• Task to complete
Leave the pictures out and give every entry again exactly.

• Records shown
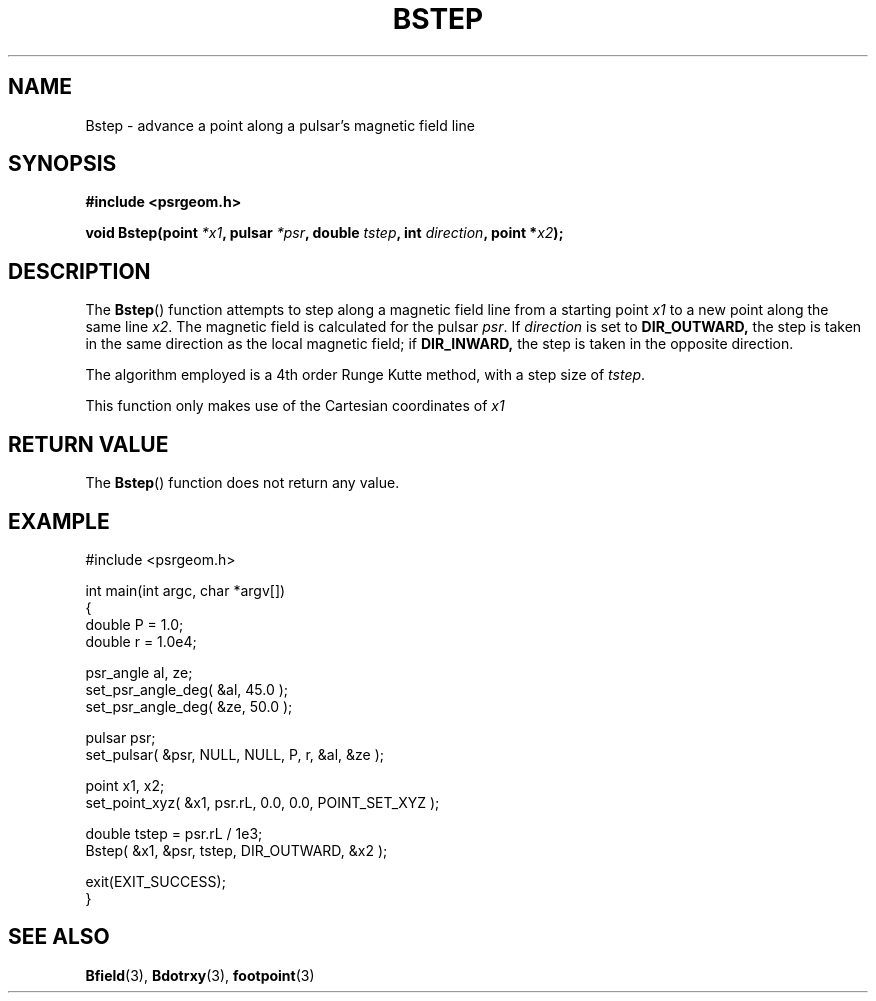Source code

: .\" Copyright 2018 Sam McSweeney (sammy.mcsweeney@gmail.com)
.TH BSTEP 3 2018-02-21 "" "Pulsar Geometry"
.SH NAME
Bstep \- advance a point along a pulsar's magnetic field line
.SH SYNOPSIS
.nf
.B #include <psrgeom.h>
.PP
.BI "void Bstep(point " *x1 ", pulsar " *psr ", double " tstep ", int " direction ", point *" x2 ");"
.fi
.PP
.SH DESCRIPTION
The
.BR Bstep ()
function attempts to step along a magnetic field line from a starting point
\fIx1\fP to a new point along the same line \fIx2\fP. The magnetic field is
calculated for the pulsar \fIpsr\fP. If \fIdirection\fP is set to
.BR DIR_OUTWARD,
the step is taken in the same direction as the local magnetic field; if
.BR DIR_INWARD,
the step is taken in the opposite direction.
.PP
The algorithm employed is a 4th order Runge Kutte method, with a step size of
\fItstep\fP.
.PP
This function only makes use of the Cartesian coordinates of \fIx1\fP
.SH RETURN VALUE
The
.BR Bstep ()
function does not return any value.
.SH EXAMPLE
.EX
#include <psrgeom.h>

int main(int argc, char *argv[])
{
    double P = 1.0;
    double r = 1.0e4;

    psr_angle al, ze;
    set_psr_angle_deg( &al, 45.0 );
    set_psr_angle_deg( &ze, 50.0 );

    pulsar psr;
    set_pulsar( &psr, NULL, NULL, P, r, &al, &ze );

    point x1, x2;
    set_point_xyz( &x1, psr.rL, 0.0, 0.0, POINT_SET_XYZ );

    double tstep = psr.rL / 1e3;
    Bstep( &x1, &psr, tstep, DIR_OUTWARD, &x2 );

    exit(EXIT_SUCCESS);
}
.EE
.SH SEE ALSO
.BR Bfield (3),
.BR Bdotrxy (3),
.BR footpoint (3)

• Reply to the task
Source code

: .\" Copyright 2018 Sam McSweeney (sammy.mcsweeney@gmail.com)
.TH BSTEP 3 2018-02-21 "" "Pulsar Geometry"
.SH NAME
Bstep \- advance a point along a pulsar's magnetic field line
.SH SYNOPSIS
.nf
.B #include <psrgeom.h>
.PP
.BI "void Bstep(point " *x1 ", pulsar " *psr ", double " tstep ", int " direction ", point *" x2 ");"
.fi
.PP
.SH DESCRIPTION
The
.BR Bstep ()
function attempts to step along a magnetic field line from a starting point
\fIx1\fP to a new point along the same line \fIx2\fP. The magnetic field is
calculated for the pulsar \fIpsr\fP. If \fIdirection\fP is set to
.BR DIR_OUTWARD,
the step is taken in the same direction as the local magnetic field; if
.BR DIR_INWARD,
the step is taken in the opposite direction.
.PP
The algorithm employed is a 4th order Runge Kutte method, with a step size of
\fItstep\fP.
.PP
This function only makes use of the Cartesian coordinates of \fIx1\fP
.SH RETURN VALUE
The
.BR Bstep ()
function does not return any value.
.SH EXAMPLE
.EX
#include <psrgeom.h>

int main(int argc, char *argv[])
{
    double P = 1.0;
    double r = 1.0e4;

    psr_angle al, ze;
    set_psr_angle_deg( &al, 45.0 );
    set_psr_angle_deg( &ze, 50.0 );

    pulsar psr;
    set_pulsar( &psr, NULL, NULL, P, r, &al, &ze );

    point x1, x2;
    set_point_xyz( &x1, psr.rL, 0.0, 0.0, POINT_SET_XYZ );

    double tstep = psr.rL / 1e3;
    Bstep( &x1, &psr, tstep, DIR_OUTWARD, &x2 );

    exit(EXIT_SUCCESS);
}
.EE
.SH SEE ALSO
.BR Bfield (3),
.BR Bdotrxy (3),
.BR footpoint (3)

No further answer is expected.